■ PROVIDED INFORMATION ■

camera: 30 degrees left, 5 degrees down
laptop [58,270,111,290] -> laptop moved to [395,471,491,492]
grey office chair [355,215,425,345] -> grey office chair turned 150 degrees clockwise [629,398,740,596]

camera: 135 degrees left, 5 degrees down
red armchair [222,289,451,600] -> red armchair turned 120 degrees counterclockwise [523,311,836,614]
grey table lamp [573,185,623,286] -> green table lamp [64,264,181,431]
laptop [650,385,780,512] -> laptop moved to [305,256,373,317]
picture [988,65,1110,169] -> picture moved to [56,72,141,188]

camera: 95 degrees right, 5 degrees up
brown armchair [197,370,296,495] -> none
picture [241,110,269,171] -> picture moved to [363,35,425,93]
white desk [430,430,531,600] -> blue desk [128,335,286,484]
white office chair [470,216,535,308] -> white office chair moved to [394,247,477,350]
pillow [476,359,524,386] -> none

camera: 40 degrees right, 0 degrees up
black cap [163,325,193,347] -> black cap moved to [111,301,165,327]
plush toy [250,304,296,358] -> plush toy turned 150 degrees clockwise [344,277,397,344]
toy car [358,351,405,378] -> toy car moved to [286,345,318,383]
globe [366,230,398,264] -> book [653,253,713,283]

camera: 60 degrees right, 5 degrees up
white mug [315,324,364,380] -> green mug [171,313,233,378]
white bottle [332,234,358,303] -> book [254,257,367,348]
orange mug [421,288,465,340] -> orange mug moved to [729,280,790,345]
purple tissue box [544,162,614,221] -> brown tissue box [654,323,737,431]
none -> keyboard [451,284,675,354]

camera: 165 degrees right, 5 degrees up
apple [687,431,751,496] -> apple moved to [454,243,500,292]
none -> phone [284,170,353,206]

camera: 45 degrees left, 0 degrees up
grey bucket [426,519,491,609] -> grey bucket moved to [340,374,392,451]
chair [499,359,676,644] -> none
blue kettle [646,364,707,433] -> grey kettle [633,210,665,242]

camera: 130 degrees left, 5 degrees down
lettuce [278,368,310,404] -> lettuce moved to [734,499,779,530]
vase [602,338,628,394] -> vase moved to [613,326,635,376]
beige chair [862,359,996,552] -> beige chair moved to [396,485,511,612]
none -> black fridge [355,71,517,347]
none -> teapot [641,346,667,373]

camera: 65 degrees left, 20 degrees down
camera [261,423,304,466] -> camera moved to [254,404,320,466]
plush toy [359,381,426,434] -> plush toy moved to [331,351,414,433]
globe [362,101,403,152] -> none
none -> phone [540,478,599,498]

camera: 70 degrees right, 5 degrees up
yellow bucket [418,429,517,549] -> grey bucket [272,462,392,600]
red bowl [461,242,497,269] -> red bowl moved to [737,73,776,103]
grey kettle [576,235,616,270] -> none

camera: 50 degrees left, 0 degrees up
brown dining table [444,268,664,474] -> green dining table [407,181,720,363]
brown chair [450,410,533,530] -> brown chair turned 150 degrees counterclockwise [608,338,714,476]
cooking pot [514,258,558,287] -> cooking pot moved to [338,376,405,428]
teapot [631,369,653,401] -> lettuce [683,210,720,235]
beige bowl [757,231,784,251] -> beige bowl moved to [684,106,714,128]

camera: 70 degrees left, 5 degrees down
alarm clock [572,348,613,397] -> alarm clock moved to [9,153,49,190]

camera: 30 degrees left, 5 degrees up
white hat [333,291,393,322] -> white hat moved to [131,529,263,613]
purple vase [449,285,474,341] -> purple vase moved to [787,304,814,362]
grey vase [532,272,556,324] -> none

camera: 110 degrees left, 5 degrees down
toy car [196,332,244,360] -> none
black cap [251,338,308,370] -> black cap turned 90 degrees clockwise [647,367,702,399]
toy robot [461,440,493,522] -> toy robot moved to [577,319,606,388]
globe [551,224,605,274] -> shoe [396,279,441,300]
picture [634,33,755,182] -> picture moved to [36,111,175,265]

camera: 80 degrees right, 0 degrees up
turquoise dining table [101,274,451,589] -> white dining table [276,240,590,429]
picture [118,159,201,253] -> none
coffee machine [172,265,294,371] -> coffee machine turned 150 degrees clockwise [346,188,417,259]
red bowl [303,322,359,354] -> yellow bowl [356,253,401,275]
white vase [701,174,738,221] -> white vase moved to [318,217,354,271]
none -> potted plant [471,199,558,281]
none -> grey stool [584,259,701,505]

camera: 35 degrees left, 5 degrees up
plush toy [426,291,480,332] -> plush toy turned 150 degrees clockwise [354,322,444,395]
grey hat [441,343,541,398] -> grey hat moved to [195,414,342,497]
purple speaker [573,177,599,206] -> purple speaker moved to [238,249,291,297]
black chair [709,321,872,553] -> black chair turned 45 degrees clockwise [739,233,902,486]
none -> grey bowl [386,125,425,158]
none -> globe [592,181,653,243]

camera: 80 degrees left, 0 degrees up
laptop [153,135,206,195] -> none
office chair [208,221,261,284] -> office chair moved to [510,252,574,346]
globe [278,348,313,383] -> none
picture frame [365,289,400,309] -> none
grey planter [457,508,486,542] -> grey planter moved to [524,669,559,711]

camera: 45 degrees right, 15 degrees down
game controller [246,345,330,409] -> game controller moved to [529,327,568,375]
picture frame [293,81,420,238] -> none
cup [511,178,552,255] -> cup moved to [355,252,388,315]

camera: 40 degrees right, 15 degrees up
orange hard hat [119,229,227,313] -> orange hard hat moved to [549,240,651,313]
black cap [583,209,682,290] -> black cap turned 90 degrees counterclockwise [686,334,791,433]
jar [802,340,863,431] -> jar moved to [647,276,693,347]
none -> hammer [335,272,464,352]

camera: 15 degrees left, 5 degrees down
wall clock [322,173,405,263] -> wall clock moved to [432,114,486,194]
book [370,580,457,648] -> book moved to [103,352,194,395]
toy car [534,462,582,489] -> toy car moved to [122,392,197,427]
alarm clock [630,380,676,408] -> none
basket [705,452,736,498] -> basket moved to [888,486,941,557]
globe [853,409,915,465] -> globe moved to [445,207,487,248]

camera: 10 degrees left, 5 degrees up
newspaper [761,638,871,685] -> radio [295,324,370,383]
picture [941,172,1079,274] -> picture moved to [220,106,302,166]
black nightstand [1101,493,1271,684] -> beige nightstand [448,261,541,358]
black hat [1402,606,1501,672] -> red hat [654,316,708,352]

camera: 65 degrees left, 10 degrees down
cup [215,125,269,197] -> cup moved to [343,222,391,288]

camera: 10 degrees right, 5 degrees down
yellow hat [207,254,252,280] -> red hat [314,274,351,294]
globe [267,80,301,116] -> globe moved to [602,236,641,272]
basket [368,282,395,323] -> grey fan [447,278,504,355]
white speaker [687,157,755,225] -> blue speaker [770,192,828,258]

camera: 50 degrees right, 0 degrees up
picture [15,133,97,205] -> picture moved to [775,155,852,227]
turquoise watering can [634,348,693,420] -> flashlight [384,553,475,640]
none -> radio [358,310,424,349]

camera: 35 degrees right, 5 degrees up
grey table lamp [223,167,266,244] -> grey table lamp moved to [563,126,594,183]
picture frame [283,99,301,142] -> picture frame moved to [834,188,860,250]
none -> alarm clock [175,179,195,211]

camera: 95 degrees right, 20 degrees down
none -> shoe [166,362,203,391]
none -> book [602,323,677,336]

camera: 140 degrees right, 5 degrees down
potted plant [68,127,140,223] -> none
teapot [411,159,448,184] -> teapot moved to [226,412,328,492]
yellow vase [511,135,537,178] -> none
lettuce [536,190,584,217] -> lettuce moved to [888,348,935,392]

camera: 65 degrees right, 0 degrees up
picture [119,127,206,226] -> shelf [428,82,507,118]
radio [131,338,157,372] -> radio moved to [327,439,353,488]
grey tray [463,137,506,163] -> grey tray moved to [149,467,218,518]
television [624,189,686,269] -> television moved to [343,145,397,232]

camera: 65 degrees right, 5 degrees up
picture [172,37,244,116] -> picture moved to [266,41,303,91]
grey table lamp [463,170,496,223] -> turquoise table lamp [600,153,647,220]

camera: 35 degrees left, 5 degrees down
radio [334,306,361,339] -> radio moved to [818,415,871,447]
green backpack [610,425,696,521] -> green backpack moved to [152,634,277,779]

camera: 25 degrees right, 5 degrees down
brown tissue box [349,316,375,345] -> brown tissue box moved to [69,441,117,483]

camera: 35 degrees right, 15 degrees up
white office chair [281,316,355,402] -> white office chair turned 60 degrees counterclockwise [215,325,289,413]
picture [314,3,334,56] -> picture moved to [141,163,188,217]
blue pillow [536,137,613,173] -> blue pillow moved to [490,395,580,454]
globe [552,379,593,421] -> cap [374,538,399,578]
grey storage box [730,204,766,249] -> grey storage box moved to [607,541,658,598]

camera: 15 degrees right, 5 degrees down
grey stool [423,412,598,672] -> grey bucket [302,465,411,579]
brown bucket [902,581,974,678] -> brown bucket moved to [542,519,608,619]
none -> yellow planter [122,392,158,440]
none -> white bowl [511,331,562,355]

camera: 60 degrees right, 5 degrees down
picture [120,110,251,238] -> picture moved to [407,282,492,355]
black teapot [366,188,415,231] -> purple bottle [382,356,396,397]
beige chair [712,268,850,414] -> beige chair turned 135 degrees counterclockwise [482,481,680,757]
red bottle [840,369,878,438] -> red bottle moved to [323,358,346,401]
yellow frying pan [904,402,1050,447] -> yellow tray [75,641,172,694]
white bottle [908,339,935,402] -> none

■ REQUIRED ACTION ■
Repeat exactly the lines above from the one with "none -> black fridge [355,71,517,347]" up to and including the one with "purple vase [449,285,474,341]". No other line belongs in the reply.

■ YOUR SOLUTION ■
none -> black fridge [355,71,517,347]
none -> teapot [641,346,667,373]

camera: 65 degrees left, 20 degrees down
camera [261,423,304,466] -> camera moved to [254,404,320,466]
plush toy [359,381,426,434] -> plush toy moved to [331,351,414,433]
globe [362,101,403,152] -> none
none -> phone [540,478,599,498]

camera: 70 degrees right, 5 degrees up
yellow bucket [418,429,517,549] -> grey bucket [272,462,392,600]
red bowl [461,242,497,269] -> red bowl moved to [737,73,776,103]
grey kettle [576,235,616,270] -> none

camera: 50 degrees left, 0 degrees up
brown dining table [444,268,664,474] -> green dining table [407,181,720,363]
brown chair [450,410,533,530] -> brown chair turned 150 degrees counterclockwise [608,338,714,476]
cooking pot [514,258,558,287] -> cooking pot moved to [338,376,405,428]
teapot [631,369,653,401] -> lettuce [683,210,720,235]
beige bowl [757,231,784,251] -> beige bowl moved to [684,106,714,128]

camera: 70 degrees left, 5 degrees down
alarm clock [572,348,613,397] -> alarm clock moved to [9,153,49,190]

camera: 30 degrees left, 5 degrees up
white hat [333,291,393,322] -> white hat moved to [131,529,263,613]
purple vase [449,285,474,341] -> purple vase moved to [787,304,814,362]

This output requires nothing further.